The weather and the stock market have both been bouncing around like a yo-yo on a string for the past week, but now it appears that both the weatherman and the stock brokers have made up their minds, sending both into the tank. The mercury hit 15 below zero in Rutland on Monday morning, then topped out at 22 above by Tuesday afternoon before starting a slide into the cellar that is not predicted to stop until it hits bottom at 25 to 30 below sometime this weekend. Well, the weather forecasts aren’t always right, but why is it that they usually miss when they’re predicting sunny and 70, but are rarely wrong when predicting ferocious, frigid and frozen? Ask your stock broker, he’s as likely to have the answer as the weatherman.

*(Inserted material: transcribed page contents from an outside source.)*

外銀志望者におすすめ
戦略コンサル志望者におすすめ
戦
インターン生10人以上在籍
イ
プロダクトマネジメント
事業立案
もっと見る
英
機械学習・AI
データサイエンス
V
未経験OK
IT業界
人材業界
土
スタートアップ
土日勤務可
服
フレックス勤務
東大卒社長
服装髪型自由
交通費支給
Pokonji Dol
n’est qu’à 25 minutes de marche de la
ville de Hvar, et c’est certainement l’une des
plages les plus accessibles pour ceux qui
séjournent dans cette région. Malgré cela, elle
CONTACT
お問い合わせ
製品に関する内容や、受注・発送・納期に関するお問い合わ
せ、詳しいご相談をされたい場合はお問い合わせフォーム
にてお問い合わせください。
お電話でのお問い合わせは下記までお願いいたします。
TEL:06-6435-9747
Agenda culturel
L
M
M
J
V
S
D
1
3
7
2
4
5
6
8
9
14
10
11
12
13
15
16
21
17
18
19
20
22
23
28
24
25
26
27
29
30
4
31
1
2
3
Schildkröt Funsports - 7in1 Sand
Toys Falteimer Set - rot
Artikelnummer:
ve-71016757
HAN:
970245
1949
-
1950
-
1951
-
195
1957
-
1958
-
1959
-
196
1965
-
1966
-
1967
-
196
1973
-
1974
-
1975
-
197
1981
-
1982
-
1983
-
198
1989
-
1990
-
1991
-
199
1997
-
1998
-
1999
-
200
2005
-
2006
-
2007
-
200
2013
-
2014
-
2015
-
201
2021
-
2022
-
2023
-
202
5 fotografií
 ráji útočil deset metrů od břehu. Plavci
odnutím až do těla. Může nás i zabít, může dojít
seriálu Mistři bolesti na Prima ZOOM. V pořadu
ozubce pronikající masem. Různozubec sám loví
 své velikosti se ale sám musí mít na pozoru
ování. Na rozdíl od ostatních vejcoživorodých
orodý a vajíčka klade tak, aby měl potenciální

Cameron Gulleson, Mark Wyum and Rob Wyum drove down to Texas during the first week of January to discuss contracts for spraying crops in that area with Texas farmers. Cameron and Rob, along with Lance Gulleson and Cody Gulleson, own and operate an agricultural chemical application business, and the boys are looking for a way to keep the equipment rolling year-round. Reports are that the number of acres planted to winter wheat in Texas, Oklahoma and Kansas is way down this year due to increases in the acreage going into the production of corn, soybeans and milo. King Cotton in Texas has suffered the same fate as King Wheat in North Dakota. They have both been deposed in favor of a new regime. As a result, there is now a shortage of wheat and the price has soared to stratospheric levels for winter wheat, spring wheat and durum. The price could just as well be $100.00 per bushel, though, because no one has any to sell right now. There is one thing, though, that the American farmer can do better than produce, and that’s overproduce, so just give him a few years with some timely rains and it won’t be long until crop prices are back in the tank with the weather and the stock market, too.